As I rounded the corner from the market stalls into a small square, I heard musicians playing some traditional-sounding tunes before a small crowd. That’s when I saw him. In a twirling wisp of white fabric gently spinning as though above the air itself, was a magnificent Dervish.
9:00-ish Dinner
Just around the corner from the Premist and recommended by the concierge, Cafe Rumist specializes in pide, a flatbread pizza topped with meat, onion, or vegetables, as well as Turkish mezze and grilled meat. For less than $20, I ate enough to embarrass myself (the picture below is my appetizer).
Early the next day…
I woke up early, had a quick breakfast (included in the $73 room price, btw) and headed out for a morning walk.

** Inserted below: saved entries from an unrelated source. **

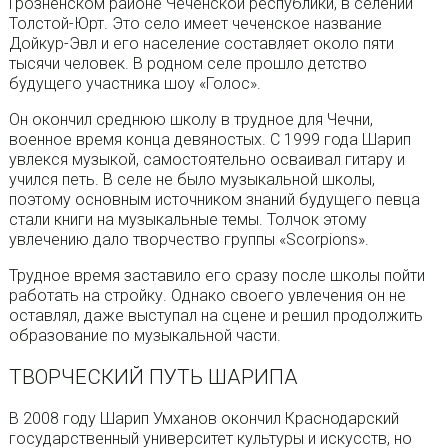
Грозненском районе Чеченской республики, в селении
Толстой-Юрт. Это село имеет чеченское название
Дойкур-Эвл и его население составляет около пяти
тысячи человек. В родном селе прошло детство
будущего участника шоу «Голос».
Он окончил среднюю школу в трудное для Чечни,
военное время конца девяностых. С 1999 года Шарип
увлекся музыкой, самостоятельно осваивал гитару и
учился петь. В селе не было музыкальной школы,
поэтому основным источником знаний будущего певца
стали книги на музыкальные темы. Толчок этому
увлечению дало творчество группы «Scorpions».
Трудное время заставило его сразу после школы пойти
работать на стройку. Однако своего увлечения он не
оставлял, даже выступал на сцене и решил продолжить
образование по музыкальной части.
ТВОРЧЕСКИЙ ПУТЬ ШАРИПА
В 2008 году Шарип Умханов окончил Краснодарский
государственный университет культуры и искусств, но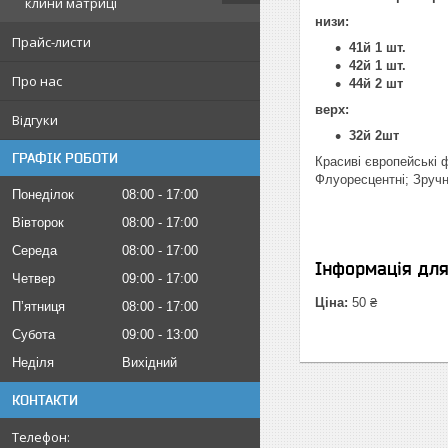
клини матриці
низи:
Прайс-листи
41й 1 шт.
42й 1 шт.
Про нас
44й 2 шт
верх:
Відгуки
32й 2шт
ГРАФІК РОБОТИ
Красиві європейські 
Флуоресцентні; Зручне
Понеділок
08:00
17:00
Вівторок
08:00
17:00
Середа
08:00
17:00
Інформація дл
Четвер
09:00
17:00
Ціна:
50 ₴
Пʼятниця
08:00
17:00
Субота
09:00
13:00
Неділя
Вихідний
КОНТАКТИ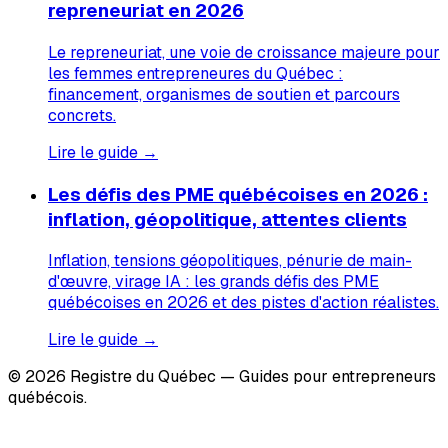
repreneuriat en 2026
Le repreneuriat, une voie de croissance majeure pour
les femmes entrepreneures du Québec :
financement, organismes de soutien et parcours
concrets.
Lire le guide →
Les défis des PME québécoises en 2026 :
inflation, géopolitique, attentes clients
Inflation, tensions géopolitiques, pénurie de main-
d'œuvre, virage IA : les grands défis des PME
québécoises en 2026 et des pistes d'action réalistes.
Lire le guide →
© 2026 Registre du Québec — Guides pour entrepreneurs
québécois.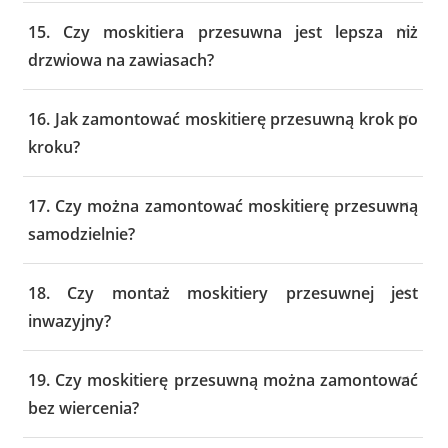
15. Czy moskitiera przesuwna jest lepsza niż
drzwiowa na zawiasach?
16. Jak zamontować moskitierę przesuwną krok po
kroku?
17. Czy można zamontować moskitierę przesuwną
samodzielnie?
18. Czy montaż moskitiery przesuwnej jest
inwazyjny?
19. Czy moskitierę przesuwną można zamontować
bez wiercenia?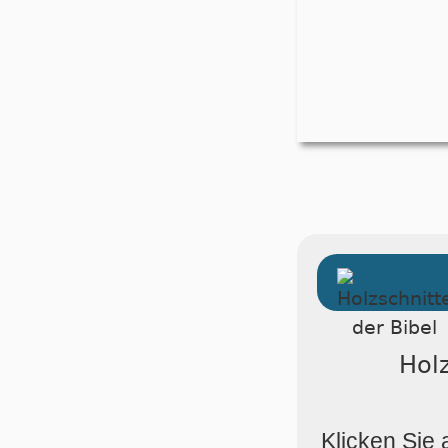
Holz
Klicken Sie 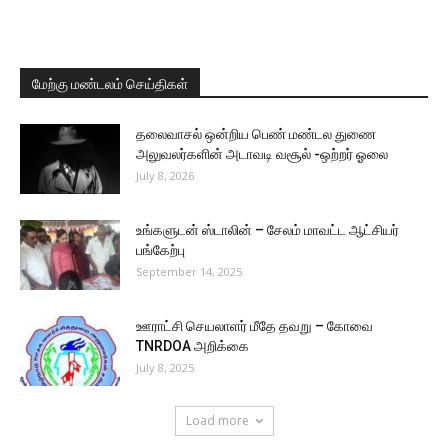
மேற்கு மண்டலம் செய்திகள்
தலைவாசல் ஒன்றிய பெண் மண்டல துணை
அலுவலர்களின் அடாவடி வசூல் -ஒற்றர் ஓலை
July 8, 2026
உங்களுடன் ஸ்டாலின் – சேலம் மாவட்ட ஆட்சியர்
பங்கேற்பு
September 14, 2025
ஊராட்சி செயலாளர் மீதே தவறு – கோவை
TNRDOA அறிக்கை
July 8, 2025
Load more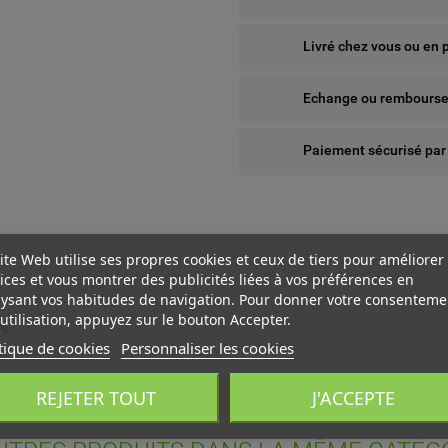
Livré chez vous ou en 
Echange ou remboursem
Paiement sécurisé par
ite Web utilise ses propres cookies et ceux de tiers pour améliorer
ices et vous montrer des publicités liées à vos préférences en
ysant vos habitudes de navigation. Pour donner votre consenteme
utilisation, appuyez sur le bouton Accepter.
N
tique de cookies
Personnaliser les cookies
 WISHLISTS
ÉER UNE LISTE D'ENVIES
NNEXION
REJETER TOUT
J'ACCEPTE
us devez être connecté pour ajouter des produits à votre liste
add_circle_outline
Create new l
M DE LA LISTE D'ENVIES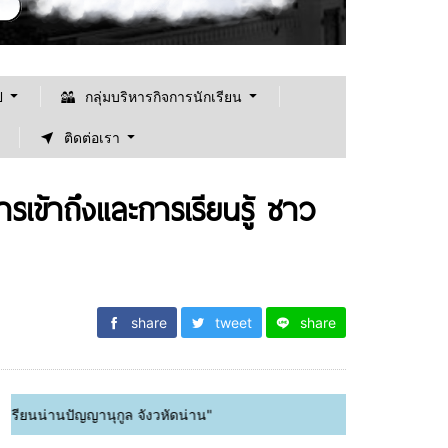
ป
กลุ่มบริหารกิจการนักเรียน
ติดต่อเรา
ารเข้าถึงและการเรียนรู้ ชาว
share
tweet
share
นุกูล จังวหัดน่าน"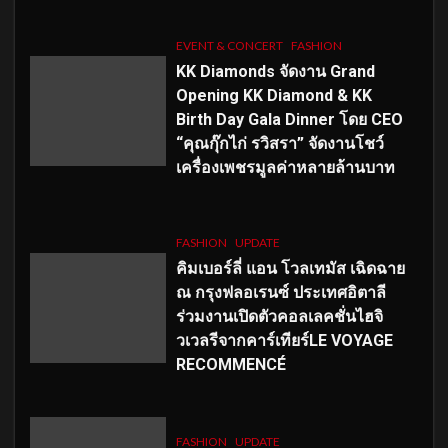
EVENT & CONCERT
FASHION
KK Diamonds จัดงาน Grand
Opening KK Diamond & KK
Birth Day Gala Dinner โดย CEO
“คุณกุ๊กไก่ รวิสรา” จัดงานโชว์
เครื่องเพชรมูลค่าหลายล้านบาท
FASHION
UPDATE
คิมเบอร์ลี่ แอน โวลเทมัส เฉิดฉาย
ณ กรุงฟลอเรนซ์ ประเทศอิตาลี
ร่วมงานเปิดตัวคอลเลคชั่นไฮจิ
วเวลรีจากคาร์เทียร์LE VOYAGE
RECOMMENCÉ
FASHION
UPDATE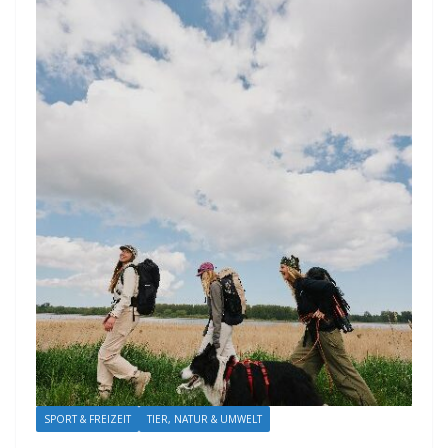
SPORT & FREIZEIT
TIER, NATUR & UMWELT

By 8:30, I was standing on line in front of the Topkapı Sarayı ticket window, which opens at 9:00. And here’s where things would have gotten very Griswold if I hadn’t been there before and had a good game plan. The place is huge. The first time, John and I strolled around for hours visiting both the palace and the harem and still didn’t see everything (thus the repeat visit). This time, I skipped the harem, took a brisk walk around the palace, and lingered in the arms room and the treasury. I was there for an hour before heading back to the hotel to grab my luggage and a taxi.
11:00
Leave for the airport for my 1:40 flight to London
Looking out the window, before settling in to another Asian romcom fest, I vowed once again to return to this wonderful city. I would love to share it with the kids.
And look what I just found–$900 fares to Europe this summer! But here’s the catch…
As our first family trip to Europe is taking shape, I stumbled upon these $700 r/t fares on Turkish Airlines and remembered your article from December. I read it with the kids last night and they are all jazzed to spend a day in Istanbul (my dream to visit since my architectural history classes taught by Turkish professors who filled our lectures with slides of home). I can extend the Istanbul stay by another 24 hours for an additional $140 per ticket so we could do an all day tour. Would this be too much to try on a first trip with a then 7 and 10 year old, especially in a potentially jet lag state? It’s hard to pass up a chance like this with its accompanying savings on tickets of $1600+!
Hi Cindy. I think adding the extra day is a great idea! You will not regret it. If you need ideas on places to stay/visit, let us know!